Given text –
The Vetrino–Isaccea–Yuzhnoukrainsk powerline is the third 750 kilovolts powerline running from Ukraine to the European Union.

History
Construction of a 750 kV powerline from Ukraine through Romania to Bulgaria was agreed on together with construction of the South Ukraine Nuclear Power Plant. The agreement was signed in Moscow in 1982 by the electrical industry ministers of the Soviet Union, Romania and Bulgaria. The powerline started operating in 1986 and it was completed in 1988.

Route
The powerline starts in Bulgaria at Vetrino (Suvorovo) substation near Varna and runs northward. In Dobrudja it crosses the border between Romania and Bulgaria and terminates at Isaccea substation in Romania. From there the line crosses Danube River, which forms the border between Ukraine and Romania in a 938 metres long span on two 118 metres tall delta pylons situated east of Isaccea and runs than to Yuzhnoukrainsk substation situated just north of South Ukraine Nuclear Power Plant.

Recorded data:
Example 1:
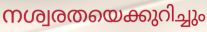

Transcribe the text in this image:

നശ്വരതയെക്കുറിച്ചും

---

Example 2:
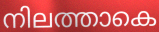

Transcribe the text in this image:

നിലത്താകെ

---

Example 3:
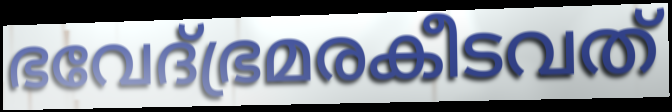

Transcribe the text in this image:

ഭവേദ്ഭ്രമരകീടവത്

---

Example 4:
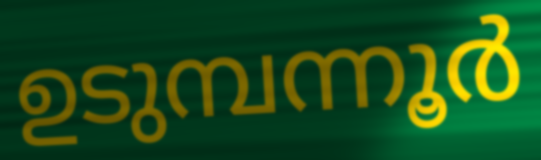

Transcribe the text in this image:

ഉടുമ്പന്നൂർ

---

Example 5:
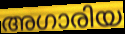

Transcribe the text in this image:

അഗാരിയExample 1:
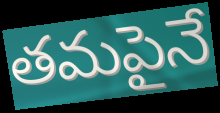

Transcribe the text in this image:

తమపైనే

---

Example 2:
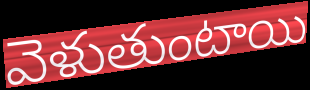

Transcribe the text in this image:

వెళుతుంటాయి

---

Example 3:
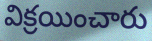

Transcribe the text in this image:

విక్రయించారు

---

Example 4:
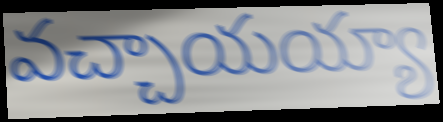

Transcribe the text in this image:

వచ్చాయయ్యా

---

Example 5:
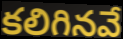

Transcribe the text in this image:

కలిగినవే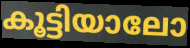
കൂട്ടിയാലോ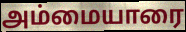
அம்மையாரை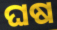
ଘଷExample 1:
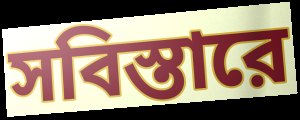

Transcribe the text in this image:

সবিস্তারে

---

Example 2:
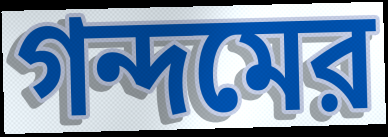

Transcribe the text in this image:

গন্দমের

--

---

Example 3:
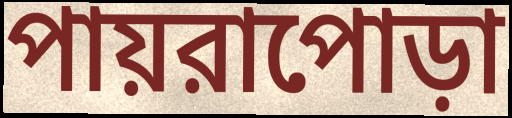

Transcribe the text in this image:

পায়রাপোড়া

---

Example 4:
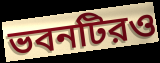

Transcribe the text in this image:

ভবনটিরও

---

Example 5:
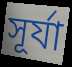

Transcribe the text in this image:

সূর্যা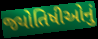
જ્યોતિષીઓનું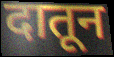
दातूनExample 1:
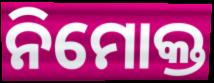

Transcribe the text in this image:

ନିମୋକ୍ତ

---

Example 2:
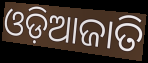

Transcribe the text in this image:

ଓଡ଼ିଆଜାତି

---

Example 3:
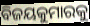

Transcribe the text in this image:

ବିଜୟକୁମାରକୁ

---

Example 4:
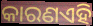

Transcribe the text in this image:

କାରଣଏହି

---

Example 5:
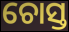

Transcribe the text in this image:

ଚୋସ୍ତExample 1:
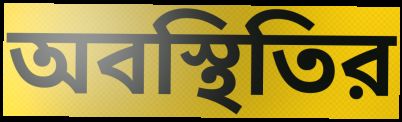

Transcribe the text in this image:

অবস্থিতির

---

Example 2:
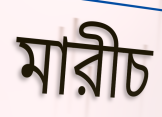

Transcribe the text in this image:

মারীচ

* * *

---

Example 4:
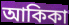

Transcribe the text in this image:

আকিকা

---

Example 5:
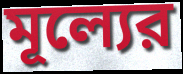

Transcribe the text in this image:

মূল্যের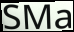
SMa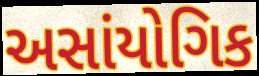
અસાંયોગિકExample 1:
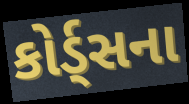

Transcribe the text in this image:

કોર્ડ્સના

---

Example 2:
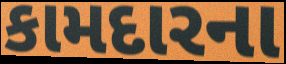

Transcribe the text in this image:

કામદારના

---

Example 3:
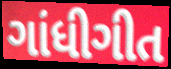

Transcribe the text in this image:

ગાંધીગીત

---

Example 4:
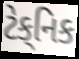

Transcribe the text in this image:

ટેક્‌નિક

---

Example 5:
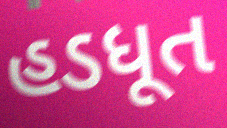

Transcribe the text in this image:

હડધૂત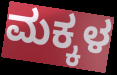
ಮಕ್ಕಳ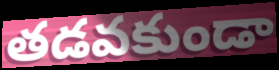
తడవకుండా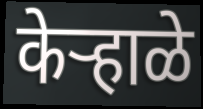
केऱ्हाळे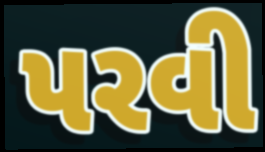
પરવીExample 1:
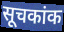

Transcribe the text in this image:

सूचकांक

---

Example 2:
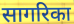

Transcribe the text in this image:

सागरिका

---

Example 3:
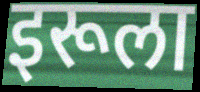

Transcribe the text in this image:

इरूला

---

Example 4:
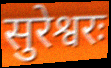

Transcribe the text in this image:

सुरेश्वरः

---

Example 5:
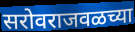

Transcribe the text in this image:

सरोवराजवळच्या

Requirements –
Can you reproduce the powerline passage word for word, starting at the words "The Vetrino–Isaccea–Yuzhnoukrainsk powerline" and ending after "completed in 1988."? This material has no connection to the powerline passage.

Answer below –
The Vetrino–Isaccea–Yuzhnoukrainsk powerline is the third 750 kilovolts powerline running from Ukraine to the European Union.

History
Construction of a 750 kV powerline from Ukraine through Romania to Bulgaria was agreed on together with construction of the South Ukraine Nuclear Power Plant. The agreement was signed in Moscow in 1982 by the electrical industry ministers of the Soviet Union, Romania and Bulgaria. The powerline started operating in 1986 and it was completed in 1988.